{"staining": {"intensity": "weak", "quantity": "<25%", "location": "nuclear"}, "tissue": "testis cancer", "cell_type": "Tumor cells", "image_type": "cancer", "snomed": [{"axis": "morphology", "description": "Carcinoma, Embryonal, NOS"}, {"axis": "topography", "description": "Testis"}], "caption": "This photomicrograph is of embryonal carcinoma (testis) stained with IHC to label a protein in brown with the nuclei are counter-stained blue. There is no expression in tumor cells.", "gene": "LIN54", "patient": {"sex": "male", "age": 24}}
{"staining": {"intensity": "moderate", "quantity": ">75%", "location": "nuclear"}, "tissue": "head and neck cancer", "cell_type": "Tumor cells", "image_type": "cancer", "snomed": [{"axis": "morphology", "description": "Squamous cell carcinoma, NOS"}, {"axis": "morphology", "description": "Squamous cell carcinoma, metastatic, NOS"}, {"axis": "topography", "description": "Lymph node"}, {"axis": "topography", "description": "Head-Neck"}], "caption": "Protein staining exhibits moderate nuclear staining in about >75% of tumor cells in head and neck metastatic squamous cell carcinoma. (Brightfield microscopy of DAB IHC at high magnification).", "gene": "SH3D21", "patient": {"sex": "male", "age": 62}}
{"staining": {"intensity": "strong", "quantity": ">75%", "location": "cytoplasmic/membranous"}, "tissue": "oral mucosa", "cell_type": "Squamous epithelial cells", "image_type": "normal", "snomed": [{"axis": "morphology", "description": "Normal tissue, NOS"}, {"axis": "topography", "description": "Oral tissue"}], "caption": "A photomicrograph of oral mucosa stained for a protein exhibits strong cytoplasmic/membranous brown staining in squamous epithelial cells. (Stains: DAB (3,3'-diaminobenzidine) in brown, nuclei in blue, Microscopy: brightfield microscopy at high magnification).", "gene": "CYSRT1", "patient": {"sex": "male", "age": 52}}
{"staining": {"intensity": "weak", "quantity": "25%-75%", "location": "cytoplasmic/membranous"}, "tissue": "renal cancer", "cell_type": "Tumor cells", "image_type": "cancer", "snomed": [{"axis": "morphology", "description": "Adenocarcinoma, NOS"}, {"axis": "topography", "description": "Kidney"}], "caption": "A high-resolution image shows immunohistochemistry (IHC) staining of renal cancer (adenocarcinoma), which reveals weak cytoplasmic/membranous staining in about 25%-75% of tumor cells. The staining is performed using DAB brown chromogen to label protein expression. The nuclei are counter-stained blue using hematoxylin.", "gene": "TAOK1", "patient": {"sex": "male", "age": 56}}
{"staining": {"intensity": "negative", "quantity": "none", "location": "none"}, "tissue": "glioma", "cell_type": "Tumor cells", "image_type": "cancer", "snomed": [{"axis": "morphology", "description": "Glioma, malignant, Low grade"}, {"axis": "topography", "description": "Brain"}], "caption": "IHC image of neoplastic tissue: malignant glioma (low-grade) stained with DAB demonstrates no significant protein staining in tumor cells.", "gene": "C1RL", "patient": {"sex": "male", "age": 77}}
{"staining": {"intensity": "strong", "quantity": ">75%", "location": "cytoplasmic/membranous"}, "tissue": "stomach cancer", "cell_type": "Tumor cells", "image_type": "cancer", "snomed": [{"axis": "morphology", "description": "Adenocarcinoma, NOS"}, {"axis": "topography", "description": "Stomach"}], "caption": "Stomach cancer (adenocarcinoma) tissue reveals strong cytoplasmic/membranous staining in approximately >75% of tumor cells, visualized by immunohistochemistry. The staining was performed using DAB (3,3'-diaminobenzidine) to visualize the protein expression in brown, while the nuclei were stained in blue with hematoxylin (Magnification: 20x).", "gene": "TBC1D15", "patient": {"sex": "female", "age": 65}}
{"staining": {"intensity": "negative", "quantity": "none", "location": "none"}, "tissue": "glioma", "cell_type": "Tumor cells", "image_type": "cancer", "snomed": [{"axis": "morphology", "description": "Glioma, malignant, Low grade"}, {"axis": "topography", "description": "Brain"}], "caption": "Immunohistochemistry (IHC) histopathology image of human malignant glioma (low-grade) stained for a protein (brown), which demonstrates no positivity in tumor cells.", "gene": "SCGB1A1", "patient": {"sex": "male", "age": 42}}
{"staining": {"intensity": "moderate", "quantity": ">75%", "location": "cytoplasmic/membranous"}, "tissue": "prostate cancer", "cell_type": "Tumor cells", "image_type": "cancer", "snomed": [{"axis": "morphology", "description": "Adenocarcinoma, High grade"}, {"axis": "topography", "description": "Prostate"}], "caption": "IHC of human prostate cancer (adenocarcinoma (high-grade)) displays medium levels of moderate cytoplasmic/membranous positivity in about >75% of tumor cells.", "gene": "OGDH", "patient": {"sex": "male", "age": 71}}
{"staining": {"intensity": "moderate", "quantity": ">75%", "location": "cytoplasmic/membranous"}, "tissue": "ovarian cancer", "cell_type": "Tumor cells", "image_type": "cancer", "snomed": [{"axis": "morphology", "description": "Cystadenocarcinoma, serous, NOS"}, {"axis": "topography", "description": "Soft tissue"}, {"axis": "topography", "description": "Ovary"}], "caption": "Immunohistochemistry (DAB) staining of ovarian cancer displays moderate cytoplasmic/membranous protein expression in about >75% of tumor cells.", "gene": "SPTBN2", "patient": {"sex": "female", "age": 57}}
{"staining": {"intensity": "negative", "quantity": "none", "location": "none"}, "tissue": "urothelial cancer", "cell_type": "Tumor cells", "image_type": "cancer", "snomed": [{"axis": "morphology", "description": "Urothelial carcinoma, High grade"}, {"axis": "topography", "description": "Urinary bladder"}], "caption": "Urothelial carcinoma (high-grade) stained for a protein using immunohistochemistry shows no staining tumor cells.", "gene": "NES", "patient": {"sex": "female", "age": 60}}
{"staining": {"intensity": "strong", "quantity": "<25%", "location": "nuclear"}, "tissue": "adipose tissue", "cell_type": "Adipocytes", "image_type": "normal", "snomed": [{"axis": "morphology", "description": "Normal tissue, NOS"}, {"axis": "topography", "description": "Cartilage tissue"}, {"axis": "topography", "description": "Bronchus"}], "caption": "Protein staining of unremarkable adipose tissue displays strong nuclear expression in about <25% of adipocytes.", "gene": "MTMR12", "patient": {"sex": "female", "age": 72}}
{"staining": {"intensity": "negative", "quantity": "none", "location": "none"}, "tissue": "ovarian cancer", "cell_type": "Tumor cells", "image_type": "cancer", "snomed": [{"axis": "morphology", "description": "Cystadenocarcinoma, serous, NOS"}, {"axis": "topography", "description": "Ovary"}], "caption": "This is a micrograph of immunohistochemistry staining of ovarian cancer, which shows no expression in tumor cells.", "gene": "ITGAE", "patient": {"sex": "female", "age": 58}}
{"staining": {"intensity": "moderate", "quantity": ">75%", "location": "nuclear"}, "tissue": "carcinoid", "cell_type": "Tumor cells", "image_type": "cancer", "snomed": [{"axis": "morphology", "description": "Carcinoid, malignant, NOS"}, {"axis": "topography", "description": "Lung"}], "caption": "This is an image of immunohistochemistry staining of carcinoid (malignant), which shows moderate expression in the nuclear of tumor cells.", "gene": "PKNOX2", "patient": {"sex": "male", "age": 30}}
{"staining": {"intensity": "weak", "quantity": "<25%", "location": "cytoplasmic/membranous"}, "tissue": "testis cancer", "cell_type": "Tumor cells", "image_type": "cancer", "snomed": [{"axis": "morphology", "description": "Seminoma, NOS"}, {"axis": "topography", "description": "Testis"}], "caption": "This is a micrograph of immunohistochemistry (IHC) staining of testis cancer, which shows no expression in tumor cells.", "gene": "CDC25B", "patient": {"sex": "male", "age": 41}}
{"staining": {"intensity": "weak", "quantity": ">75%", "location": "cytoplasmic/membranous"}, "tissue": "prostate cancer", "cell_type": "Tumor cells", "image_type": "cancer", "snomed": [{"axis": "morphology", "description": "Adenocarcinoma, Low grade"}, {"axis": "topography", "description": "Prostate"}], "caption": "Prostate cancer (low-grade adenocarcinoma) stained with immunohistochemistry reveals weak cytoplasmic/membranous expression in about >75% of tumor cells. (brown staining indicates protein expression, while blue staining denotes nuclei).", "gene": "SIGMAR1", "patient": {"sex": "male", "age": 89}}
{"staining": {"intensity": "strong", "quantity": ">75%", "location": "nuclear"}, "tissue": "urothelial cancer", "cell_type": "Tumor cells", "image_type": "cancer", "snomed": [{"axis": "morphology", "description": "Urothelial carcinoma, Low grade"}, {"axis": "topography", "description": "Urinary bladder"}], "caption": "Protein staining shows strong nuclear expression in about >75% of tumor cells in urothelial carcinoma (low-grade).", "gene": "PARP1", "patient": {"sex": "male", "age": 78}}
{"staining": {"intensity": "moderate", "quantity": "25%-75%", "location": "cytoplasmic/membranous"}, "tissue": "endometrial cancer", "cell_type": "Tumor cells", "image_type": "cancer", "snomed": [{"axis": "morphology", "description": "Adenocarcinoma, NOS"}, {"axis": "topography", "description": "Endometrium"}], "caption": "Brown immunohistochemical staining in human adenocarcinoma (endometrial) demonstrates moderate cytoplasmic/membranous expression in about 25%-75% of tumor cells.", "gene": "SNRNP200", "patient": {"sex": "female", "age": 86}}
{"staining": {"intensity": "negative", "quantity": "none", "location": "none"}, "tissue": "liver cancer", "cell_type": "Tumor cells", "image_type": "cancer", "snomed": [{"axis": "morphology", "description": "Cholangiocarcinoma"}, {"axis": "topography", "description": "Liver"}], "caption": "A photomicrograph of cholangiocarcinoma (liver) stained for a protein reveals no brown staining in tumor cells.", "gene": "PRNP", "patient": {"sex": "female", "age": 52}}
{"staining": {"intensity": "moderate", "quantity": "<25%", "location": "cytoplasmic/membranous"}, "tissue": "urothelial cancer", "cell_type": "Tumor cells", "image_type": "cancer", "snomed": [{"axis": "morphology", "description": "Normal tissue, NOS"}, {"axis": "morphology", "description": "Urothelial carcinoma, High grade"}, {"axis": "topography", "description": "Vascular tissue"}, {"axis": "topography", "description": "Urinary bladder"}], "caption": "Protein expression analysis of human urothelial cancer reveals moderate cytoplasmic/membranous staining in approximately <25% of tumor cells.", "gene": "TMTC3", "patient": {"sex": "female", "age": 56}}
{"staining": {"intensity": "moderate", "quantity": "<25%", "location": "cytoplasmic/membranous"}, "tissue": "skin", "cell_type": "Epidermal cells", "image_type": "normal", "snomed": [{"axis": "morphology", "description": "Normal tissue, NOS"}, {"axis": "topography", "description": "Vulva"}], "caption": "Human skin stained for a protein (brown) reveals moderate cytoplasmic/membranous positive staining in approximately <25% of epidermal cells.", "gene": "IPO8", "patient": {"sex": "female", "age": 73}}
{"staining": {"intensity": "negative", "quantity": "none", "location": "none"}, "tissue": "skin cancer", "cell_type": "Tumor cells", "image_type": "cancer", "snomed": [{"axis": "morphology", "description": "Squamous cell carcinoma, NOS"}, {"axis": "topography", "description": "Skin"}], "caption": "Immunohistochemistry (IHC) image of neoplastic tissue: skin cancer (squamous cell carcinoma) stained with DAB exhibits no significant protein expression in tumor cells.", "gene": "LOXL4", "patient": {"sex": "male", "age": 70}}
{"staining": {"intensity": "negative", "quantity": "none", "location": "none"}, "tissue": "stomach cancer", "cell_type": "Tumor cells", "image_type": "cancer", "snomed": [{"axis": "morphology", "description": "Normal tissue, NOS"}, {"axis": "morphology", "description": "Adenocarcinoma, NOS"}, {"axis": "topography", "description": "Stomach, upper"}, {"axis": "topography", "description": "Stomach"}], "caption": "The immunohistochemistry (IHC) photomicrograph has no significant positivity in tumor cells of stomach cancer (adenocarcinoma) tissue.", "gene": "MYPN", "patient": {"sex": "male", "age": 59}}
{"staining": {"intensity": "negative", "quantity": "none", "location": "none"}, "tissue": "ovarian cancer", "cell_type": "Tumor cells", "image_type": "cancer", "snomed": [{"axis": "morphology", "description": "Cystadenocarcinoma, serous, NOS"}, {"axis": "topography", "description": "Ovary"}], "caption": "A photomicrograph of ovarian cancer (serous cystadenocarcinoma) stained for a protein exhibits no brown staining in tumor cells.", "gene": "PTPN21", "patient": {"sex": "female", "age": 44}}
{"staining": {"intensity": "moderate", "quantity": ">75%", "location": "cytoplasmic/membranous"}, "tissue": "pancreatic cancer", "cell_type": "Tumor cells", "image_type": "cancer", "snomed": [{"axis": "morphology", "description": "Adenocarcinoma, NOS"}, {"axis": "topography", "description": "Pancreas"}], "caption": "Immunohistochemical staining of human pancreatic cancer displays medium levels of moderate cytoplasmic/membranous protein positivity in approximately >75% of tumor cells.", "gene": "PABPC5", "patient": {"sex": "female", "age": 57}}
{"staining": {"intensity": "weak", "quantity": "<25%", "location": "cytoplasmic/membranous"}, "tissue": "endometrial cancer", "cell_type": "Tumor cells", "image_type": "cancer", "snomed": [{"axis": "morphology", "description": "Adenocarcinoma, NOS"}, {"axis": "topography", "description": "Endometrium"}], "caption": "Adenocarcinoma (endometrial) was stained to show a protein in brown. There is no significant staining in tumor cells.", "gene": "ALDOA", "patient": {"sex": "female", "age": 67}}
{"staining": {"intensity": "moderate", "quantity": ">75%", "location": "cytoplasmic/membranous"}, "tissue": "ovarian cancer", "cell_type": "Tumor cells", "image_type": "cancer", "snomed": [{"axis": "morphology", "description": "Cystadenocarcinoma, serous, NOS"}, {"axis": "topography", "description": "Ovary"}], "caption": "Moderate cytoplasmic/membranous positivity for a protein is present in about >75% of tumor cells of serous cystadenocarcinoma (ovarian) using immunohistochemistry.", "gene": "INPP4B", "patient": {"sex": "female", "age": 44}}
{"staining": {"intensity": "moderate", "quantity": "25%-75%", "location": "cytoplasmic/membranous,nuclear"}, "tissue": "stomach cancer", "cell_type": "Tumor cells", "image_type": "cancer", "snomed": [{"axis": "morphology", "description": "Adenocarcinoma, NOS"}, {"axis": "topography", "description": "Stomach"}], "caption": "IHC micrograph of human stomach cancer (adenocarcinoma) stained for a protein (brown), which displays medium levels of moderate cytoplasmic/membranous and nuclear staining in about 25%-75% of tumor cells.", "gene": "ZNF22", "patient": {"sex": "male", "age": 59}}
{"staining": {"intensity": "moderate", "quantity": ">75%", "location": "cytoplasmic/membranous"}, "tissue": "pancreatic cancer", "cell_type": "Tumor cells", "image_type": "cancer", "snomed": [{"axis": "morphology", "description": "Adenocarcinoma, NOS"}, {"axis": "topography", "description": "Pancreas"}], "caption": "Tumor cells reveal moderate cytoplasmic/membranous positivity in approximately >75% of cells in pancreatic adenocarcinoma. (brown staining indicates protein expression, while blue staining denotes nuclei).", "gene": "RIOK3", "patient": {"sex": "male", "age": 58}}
■ ■ ■ ■ ■ ■ ■
Work task:
Once you have counted the lines of the material that include "Stomach", give only that number.

Response to the exercise:
3